▶ **Activity**:
Lines below starting with the line with "focal_35mm: 91" and going on through the line with "focal_mm: 5.23" must be output exactly; the rest of the records must be left out.

▶ **Records for this exercise**:
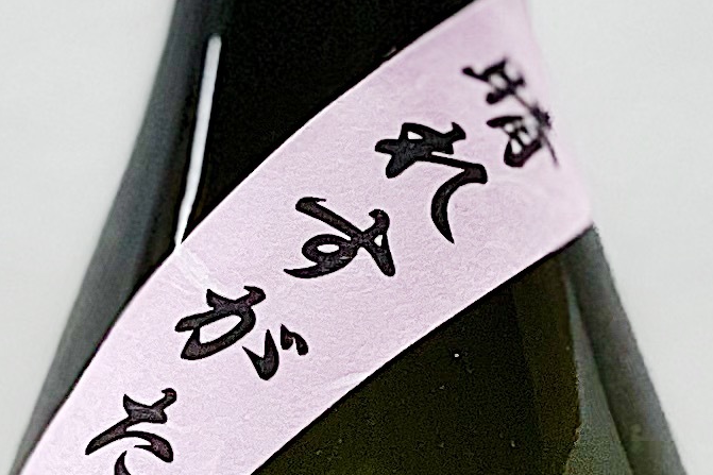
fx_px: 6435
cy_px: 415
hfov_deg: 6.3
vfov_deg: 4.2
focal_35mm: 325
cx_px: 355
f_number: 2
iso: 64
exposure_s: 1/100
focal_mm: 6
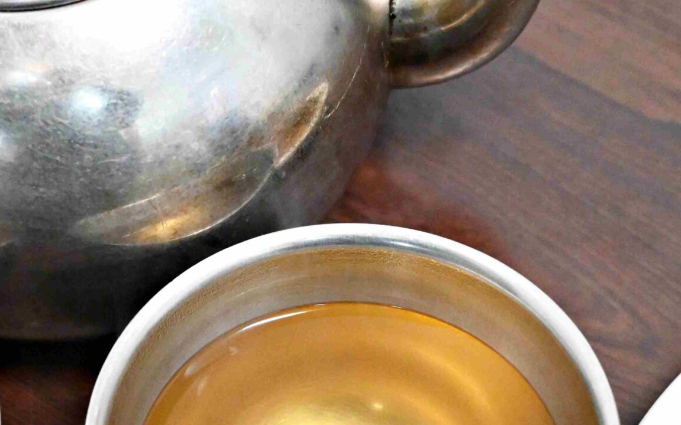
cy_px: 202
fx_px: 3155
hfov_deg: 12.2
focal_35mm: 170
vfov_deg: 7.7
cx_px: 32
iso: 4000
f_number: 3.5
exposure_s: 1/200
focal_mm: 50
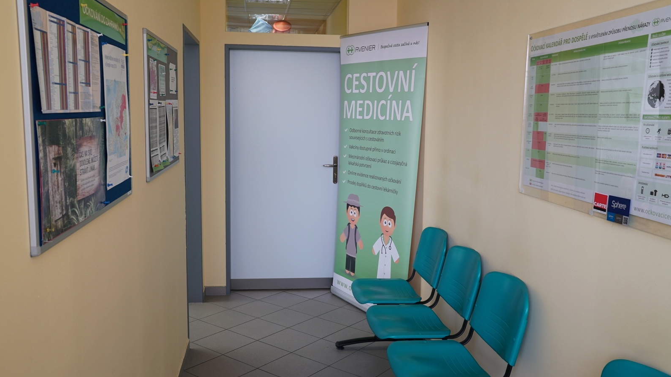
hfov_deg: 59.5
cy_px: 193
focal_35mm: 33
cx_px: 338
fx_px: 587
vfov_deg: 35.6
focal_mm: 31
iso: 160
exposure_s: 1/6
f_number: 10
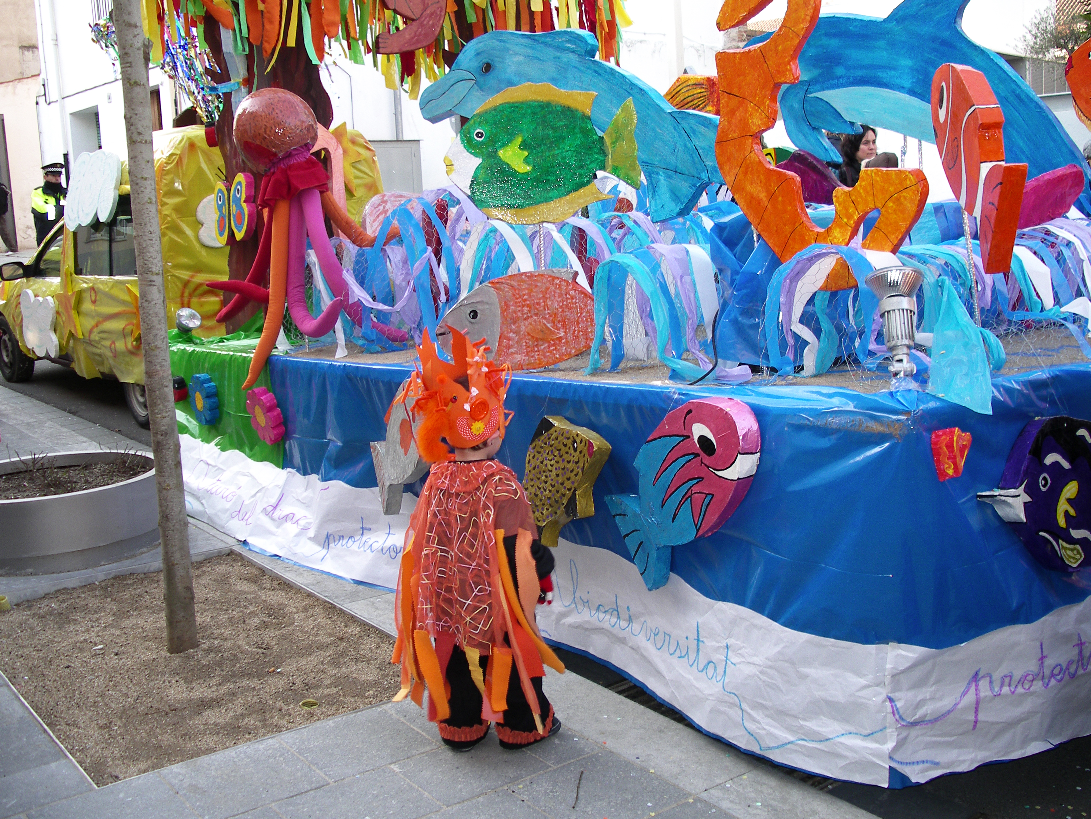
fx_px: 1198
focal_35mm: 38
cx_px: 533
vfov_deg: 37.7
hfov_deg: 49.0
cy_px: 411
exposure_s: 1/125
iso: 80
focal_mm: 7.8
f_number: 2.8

--

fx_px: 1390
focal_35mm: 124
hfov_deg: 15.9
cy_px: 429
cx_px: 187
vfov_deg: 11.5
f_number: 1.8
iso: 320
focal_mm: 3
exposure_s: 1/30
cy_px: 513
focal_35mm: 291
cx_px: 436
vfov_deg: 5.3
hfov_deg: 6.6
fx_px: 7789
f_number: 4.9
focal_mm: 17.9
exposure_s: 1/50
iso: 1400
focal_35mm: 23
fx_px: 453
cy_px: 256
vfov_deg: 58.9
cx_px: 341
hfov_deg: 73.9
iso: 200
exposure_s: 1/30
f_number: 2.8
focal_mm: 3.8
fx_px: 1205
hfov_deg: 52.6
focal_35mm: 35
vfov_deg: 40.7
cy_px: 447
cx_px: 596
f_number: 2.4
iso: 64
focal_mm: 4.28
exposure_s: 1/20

* * *

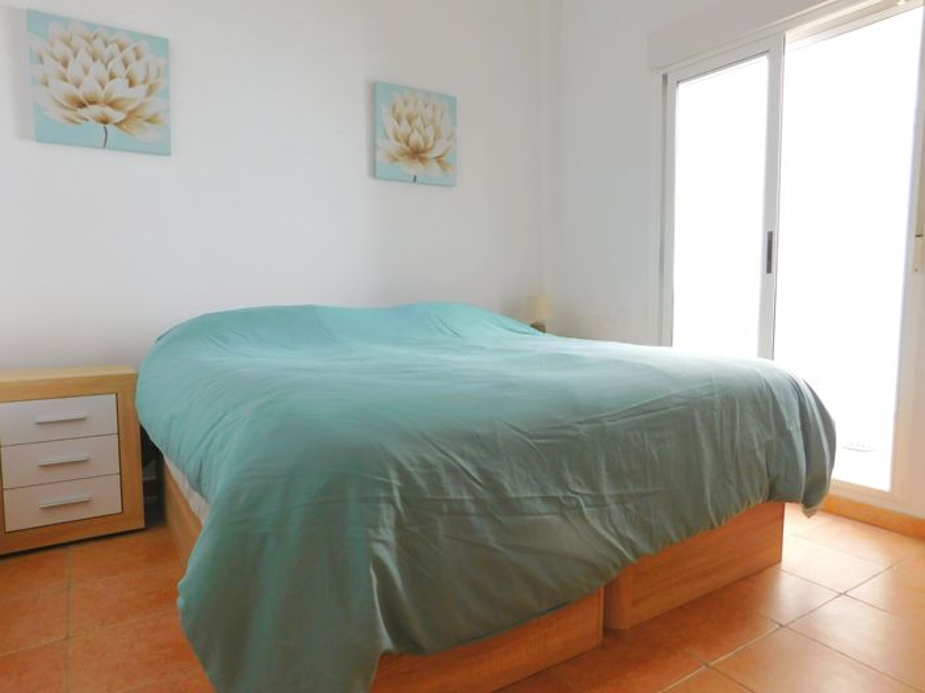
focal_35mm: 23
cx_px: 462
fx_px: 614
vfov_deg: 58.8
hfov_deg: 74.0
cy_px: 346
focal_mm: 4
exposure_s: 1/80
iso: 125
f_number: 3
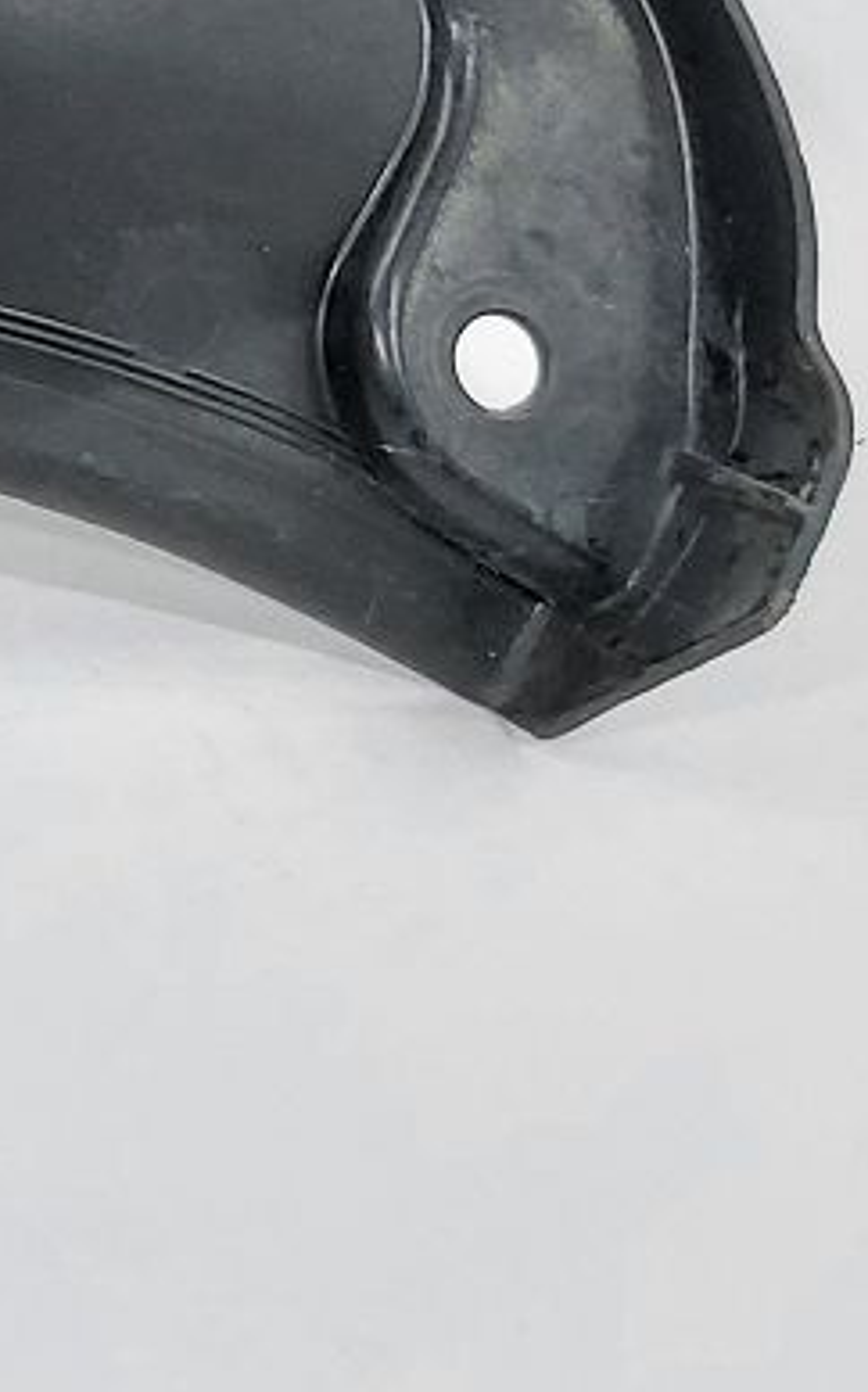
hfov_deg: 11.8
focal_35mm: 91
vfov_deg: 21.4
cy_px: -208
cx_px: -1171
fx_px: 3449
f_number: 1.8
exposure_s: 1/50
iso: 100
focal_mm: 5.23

▶ **Output below**:
focal_35mm: 91
vfov_deg: 21.4
cy_px: -208
cx_px: -1171
fx_px: 3449
f_number: 1.8
exposure_s: 1/50
iso: 100
focal_mm: 5.23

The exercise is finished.